◆ **Problem**
Answer these from the Red Hat article below:
1. About how many contributors does Ansible's open-source software have on GitHub?
2. What is Ansible's commercial product called?
3. What figure does Gartner give for the DevOps tools market this year?

─── Supplied text

Red Hat dives further into DevOps with Ansible buy
The deal is expected to close this month. Terms were not disclosed, but at least one report suggests a purchase price above $100 million.
Red Hat declined to provide further details.
Ansible offers modular enterprise-grade software for automating apps, systems and cloud resources. The North Carolina company's open-source software is one of the most popular open-source automation projects on GitHub, with nearly 1,200 contributors. It won an InfoWorld Bossie Award this year for best open-source data-center and cloud software.
Ansible also provides a commercial product, Ansible Tower, that adds extra control and security capabilities aimed at helping DevOps teams manage complex multi-tier deployments.
Once the acquisition is complete, Ansible will fill out Red Hat's portfolio of IT management products, said Alessandro Perilli, general manager of Red Hat's cloud management strategy, in a blog post announcing the news.
While Red Hat CloudForms will continue to offer overall orchestration and policy enforcement, Ansible will automate the provisioning and configuration of infrastructure resources and applications within each architectural tier, Perilli wrote. Red Hat Satellite, meanwhile, will continue to enable the provisioning and configuration of Red Hat systems within each tier, including security patches and software updates.
"Red Hat customers will be able to adopt any of the three as standalone products, but we’ll work hard to tighten the integration between the three," he wrote.
With the newly fleshed out portfolio, Red Hat will be able to help its customers deploy and manage applications across private and public clouds, speed service delivery through DevOps initiatives, ease OpenStack installations and upgrades and accelerate container adoption, the company said.
DevOps is a method for rapid enterprise software development in which development and IT operations teams work closely together, often tapping tools designed for collaboration, automation and flexibility.
The market for DevOps tools will reach $2.3 billion this year, according to Gartner, up 21.1 percent from $1.9 billion in 2014.

──────
─── Dataset records

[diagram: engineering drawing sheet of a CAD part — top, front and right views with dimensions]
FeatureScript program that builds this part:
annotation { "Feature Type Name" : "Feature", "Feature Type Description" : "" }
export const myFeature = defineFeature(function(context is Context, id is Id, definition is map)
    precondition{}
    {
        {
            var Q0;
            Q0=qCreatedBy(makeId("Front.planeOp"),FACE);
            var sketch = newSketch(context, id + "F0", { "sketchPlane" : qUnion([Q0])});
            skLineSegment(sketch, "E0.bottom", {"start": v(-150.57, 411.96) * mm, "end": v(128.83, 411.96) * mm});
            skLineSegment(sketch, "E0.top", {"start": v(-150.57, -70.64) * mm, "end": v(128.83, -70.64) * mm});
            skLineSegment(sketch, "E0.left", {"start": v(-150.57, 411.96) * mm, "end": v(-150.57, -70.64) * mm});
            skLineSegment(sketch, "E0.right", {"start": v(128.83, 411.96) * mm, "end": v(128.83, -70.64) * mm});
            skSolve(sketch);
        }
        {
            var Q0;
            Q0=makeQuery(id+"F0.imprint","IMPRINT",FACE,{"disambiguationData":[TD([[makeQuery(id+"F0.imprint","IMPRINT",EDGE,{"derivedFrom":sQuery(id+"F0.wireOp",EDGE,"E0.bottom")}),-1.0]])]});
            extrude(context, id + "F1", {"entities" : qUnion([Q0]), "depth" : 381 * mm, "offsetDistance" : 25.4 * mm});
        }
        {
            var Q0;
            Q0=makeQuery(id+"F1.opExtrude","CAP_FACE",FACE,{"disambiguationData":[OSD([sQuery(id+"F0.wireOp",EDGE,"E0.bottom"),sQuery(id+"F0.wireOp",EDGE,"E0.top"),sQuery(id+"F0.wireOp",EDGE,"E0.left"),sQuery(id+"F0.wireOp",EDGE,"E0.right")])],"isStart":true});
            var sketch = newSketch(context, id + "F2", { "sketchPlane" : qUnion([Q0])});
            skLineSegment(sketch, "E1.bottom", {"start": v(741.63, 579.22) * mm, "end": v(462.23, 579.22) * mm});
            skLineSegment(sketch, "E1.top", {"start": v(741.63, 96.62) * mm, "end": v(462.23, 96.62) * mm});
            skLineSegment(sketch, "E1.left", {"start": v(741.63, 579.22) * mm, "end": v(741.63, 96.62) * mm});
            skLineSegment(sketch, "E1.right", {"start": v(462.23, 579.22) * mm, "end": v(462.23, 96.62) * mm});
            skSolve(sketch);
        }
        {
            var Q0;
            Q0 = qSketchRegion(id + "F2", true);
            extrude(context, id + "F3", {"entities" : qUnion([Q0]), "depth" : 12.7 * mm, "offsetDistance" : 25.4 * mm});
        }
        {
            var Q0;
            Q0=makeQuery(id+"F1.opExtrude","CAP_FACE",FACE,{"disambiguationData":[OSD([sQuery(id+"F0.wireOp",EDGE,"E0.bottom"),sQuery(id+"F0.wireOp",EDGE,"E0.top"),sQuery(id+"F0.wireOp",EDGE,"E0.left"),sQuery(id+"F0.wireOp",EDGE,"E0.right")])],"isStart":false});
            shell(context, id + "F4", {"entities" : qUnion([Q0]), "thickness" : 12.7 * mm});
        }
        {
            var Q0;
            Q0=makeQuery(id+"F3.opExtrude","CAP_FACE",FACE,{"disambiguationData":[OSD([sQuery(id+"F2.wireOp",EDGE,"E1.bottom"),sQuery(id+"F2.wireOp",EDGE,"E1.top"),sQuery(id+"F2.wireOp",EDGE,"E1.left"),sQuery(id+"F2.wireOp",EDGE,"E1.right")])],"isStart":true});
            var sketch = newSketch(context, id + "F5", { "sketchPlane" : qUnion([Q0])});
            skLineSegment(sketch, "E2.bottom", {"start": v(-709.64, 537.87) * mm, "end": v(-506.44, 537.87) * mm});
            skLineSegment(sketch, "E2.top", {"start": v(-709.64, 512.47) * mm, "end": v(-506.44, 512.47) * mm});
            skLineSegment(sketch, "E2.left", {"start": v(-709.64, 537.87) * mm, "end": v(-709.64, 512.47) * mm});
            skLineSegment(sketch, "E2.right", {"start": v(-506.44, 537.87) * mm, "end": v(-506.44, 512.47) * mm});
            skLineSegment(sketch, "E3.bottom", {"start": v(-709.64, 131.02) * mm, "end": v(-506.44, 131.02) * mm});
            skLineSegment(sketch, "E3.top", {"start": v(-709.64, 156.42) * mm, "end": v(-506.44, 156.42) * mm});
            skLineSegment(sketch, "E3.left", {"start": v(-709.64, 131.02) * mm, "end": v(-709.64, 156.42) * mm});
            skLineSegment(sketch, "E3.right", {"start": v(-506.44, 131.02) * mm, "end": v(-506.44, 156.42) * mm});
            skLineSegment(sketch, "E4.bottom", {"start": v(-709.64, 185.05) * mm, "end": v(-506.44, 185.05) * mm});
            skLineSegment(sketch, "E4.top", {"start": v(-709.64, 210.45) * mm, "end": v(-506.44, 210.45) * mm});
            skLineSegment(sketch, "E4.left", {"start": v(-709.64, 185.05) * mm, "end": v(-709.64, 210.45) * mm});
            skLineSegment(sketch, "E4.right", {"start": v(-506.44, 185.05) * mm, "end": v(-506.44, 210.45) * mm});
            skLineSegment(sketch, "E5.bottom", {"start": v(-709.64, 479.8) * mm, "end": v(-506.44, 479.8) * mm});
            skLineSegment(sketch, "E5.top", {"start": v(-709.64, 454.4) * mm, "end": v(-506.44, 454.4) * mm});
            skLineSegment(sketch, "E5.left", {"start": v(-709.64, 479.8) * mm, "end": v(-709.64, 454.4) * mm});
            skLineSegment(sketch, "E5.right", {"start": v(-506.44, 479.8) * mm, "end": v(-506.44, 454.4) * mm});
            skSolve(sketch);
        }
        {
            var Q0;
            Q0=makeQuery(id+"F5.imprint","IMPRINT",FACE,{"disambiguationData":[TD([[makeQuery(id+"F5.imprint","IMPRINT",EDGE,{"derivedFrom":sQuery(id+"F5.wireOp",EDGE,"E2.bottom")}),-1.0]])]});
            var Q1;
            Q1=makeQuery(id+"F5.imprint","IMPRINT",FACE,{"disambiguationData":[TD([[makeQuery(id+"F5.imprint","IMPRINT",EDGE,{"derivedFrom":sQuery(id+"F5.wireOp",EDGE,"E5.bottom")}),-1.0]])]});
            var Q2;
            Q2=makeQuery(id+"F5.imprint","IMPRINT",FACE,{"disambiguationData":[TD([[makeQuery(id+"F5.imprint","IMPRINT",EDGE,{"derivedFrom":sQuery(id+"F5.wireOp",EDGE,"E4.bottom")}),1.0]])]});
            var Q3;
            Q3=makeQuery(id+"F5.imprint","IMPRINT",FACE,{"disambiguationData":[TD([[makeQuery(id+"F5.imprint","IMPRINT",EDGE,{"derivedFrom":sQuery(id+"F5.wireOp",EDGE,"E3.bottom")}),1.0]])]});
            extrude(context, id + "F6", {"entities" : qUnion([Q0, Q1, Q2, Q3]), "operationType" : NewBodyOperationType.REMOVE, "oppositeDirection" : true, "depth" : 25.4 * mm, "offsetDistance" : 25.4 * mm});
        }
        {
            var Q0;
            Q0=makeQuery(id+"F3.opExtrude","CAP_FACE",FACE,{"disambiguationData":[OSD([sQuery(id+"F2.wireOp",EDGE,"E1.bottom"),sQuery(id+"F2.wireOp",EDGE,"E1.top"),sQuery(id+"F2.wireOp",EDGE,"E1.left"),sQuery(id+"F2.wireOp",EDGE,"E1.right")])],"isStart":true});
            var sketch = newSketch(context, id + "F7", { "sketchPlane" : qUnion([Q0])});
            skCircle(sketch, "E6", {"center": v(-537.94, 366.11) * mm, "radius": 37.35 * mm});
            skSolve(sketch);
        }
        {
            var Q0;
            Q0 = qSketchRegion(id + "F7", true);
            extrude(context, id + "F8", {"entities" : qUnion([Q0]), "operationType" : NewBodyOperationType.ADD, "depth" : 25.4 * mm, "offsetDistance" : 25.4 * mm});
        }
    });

──────

◆ **Reply**
1. Nearly 1,200
2. Ansible Tower
3. $2.3 billion